NVIDIA today released its GeForce 436.02 WHQL Gamescom Special graphics drivers. You can read all about them
here. The installer of these drivers appears to have a major bug that forces the installation of GeForce Experience without obtaining GDPR-compliant consent from the user. With the ratification of GDPR, NVIDIA driver installers present a selection screen right at the start of the installation, which lets users opt to install GeForce Experience (and give their GDPR consent in doing so), but a second option lets users decline GDPR consent, forcing the installer to install GeForce drivers without GeForce Experience. A bug with the installer of GeForce 436.02 WHQL disregards the user's choice at this screen, and installs GeForce Experience without the GDPR-mandated user-consent.

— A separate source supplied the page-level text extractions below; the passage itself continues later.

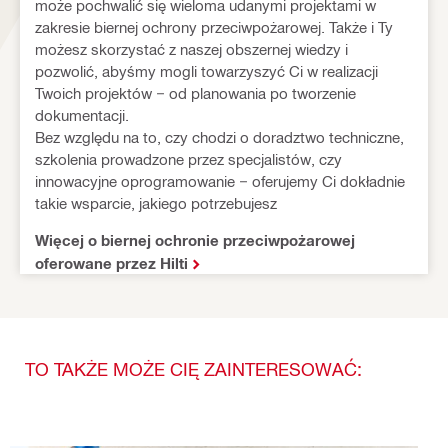
może pochwalić się wieloma udanymi projektami w 
zakresie biernej ochrony przeciwpożarowej. Także i Ty 
możesz skorzystać z naszej obszernej wiedzy i 
pozwolić, abyśmy mogli towarzyszyć Ci w realizacji 
Twoich projektów − od planowania po tworzenie 
dokumentacji. 

Bez względu na to, czy chodzi o doradztwo techniczne, 
szkolenia prowadzone przez specjalistów, czy 
innowacyjne oprogramowanie − oferujemy Ci dokładnie 
takie wsparcie, jakiego potrzebujesz
Więcej o biernej ochronie przeciwpożarowej
oferowane przez Hilti
TO TAKŻE MOŻE CIĘ ZAINTERESOWAĆ:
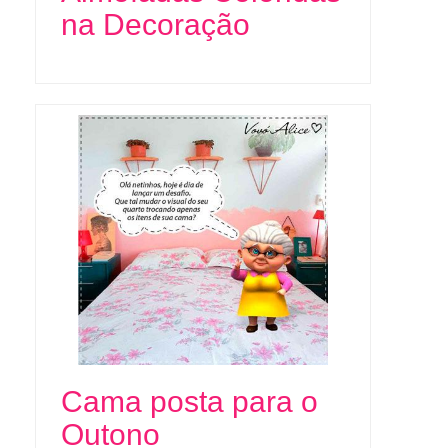
na Decoração
Cama posta para o
Outono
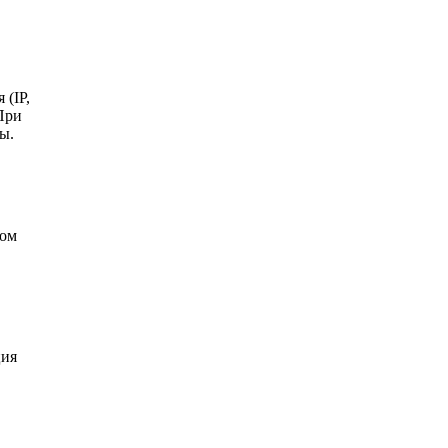
(IP,
 При
ы.
том
ция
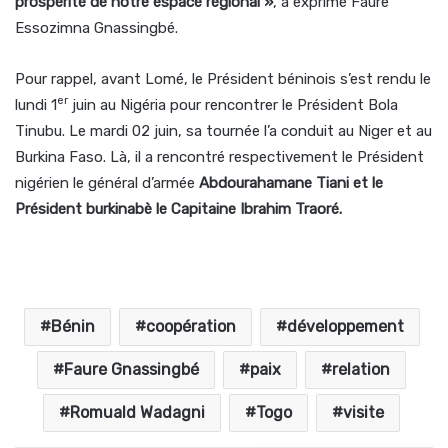
prospérité de notre espace régional »
, a exprimé Faure
Essozimna Gnassingbé.
Pour rappel, avant Lomé, le Président béninois s’est rendu le
er
lundi 1
juin au Nigéria pour rencontrer le Président Bola
Tinubu. Le mardi 02 juin, sa tournée l’a conduit au Niger et au
Burkina Faso. Là, il a rencontré respectivement le Président
nigérien le général d’armée
Abdourahamane Tiani
et le
Président burkinabè le Capitaine Ibrahim Traoré.
Bénin
coopération
développement
Faure Gnassingbé
paix
relation
Romuald Wadagni
Togo
visite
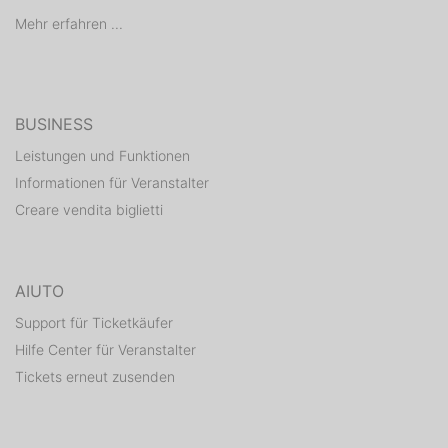
Mehr erfahren ...
BUSINESS
Leistungen und Funktionen
Informationen für Veranstalter
Creare vendita biglietti
AIUTO
Support für Ticketkäufer
Hilfe Center für Veranstalter
Tickets erneut zusenden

Making matters far worse is the fact that you cannot deselect GeForce Experience from the list of components in the Custom Install screen. The Custom Install list lets you make the installer skip installation of optional components that are otherwise installed by default in Express Install (GeForce Experience features in this list only if a user gives GDPR consent in the previous screen). We're hoping that this is a simple installer bug by NVIDIA, because anything worse would put the company in violation of EU privacy laws. We at TechPowerUp are in the final stages of developing a free utility that lets users take complete control over their NVIDIA graphics driver installation, called NVCleanstall. Using this software you may skip lot more optional components than what the NVIDIA Installer allows, such as Telemetry. Grab a beta version of NVCleanstall from
here.
Update 16:27 UTC: NVIDIA has removed the 436.02 drivers from their website, and confirmed that this is a
bug.
Update Aug 21st: The 436.02 drivers are
available again, and the GeForce Experience install problem is fixed. Look for the suffix "-rp" in the file name to identify the fixed version.